Dyslexia affects the way you process and interpret language and the ability to spell, speak, and read.
The state is looking for the best ways to discover whether or not a student has the disability and to better serve the students that do.
This year during the legislative session a bill was introduced to require all schools in the state to have a dyslexia screening before students were 7-years old. There were people for and against the bill but everyone came to the conclusion something better needed to be done to identify the students that were struggling with the disability.
19 school districts will be sharing nearly $230 thousand in state grant money for the new pilot program. The grants are going to the Kindred Consortium ($92,010), the Grand Forks school district ($87,390), and West River Student Services of Dickinson ($50,000).
North Dakota School Superintendent Kirsten Baesler says she’s excited to see what will come from this new effort.
“School Districts for a very long time have been focusing on reading challenges, processing challenges, or learning challenges in general — never specifically for dyslexia before,” says Baesler. “But you brought up a good point, Dyslexia is presenting itself more and more frequently with our children and student across not only North Dakota, but it’s presenting itself more nationally.”
Right now schools North Dakota use a Multi-Tier System of Supports which provides every student with the best ways to succeed in and outside of school.
“Never before has the state looked at screening students under the age of 7 and so we haven’t gone to that level of requiring that every student under the age of 7 be screened but this is what we hope these pilots will lead us to,” Baesler tells KX. “Is that a good policy for us to have? Should we require for every student to be screened for these specific learning challenges much like we screen our students for hearing challenges and viusal challenges?”

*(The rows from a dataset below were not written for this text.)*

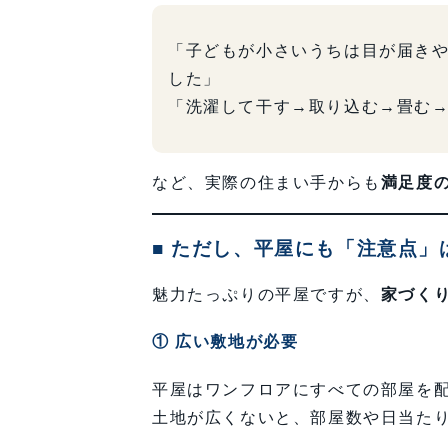
「子どもが小さいうちは目が届きや
した」
「洗濯して干す→取り込む→畳む→
など、実際の住まい手からも
満足度
■ ただし、平屋にも「注意点」
魅力たっぷりの平屋ですが、
家づく
① 広い敷地が必要
平屋はワンフロアにすべての部屋を
土地が広くないと、部屋数や日当た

If you are worried your child might suffer from dyslexia here are some common signs according to Mayo Clinic.
- Late talking
- Learning new words slowly, such as reversing sounds in words or confusing words that sound alike
- Problems remembering or naming letters, numbers, and colors
- Difficulty learning nursery rhymes or playing rhyming games
Baesler says for the schools that aren’t included in the pilot program to communicate with the schools that are in it now and with their students that are dyslexic as well.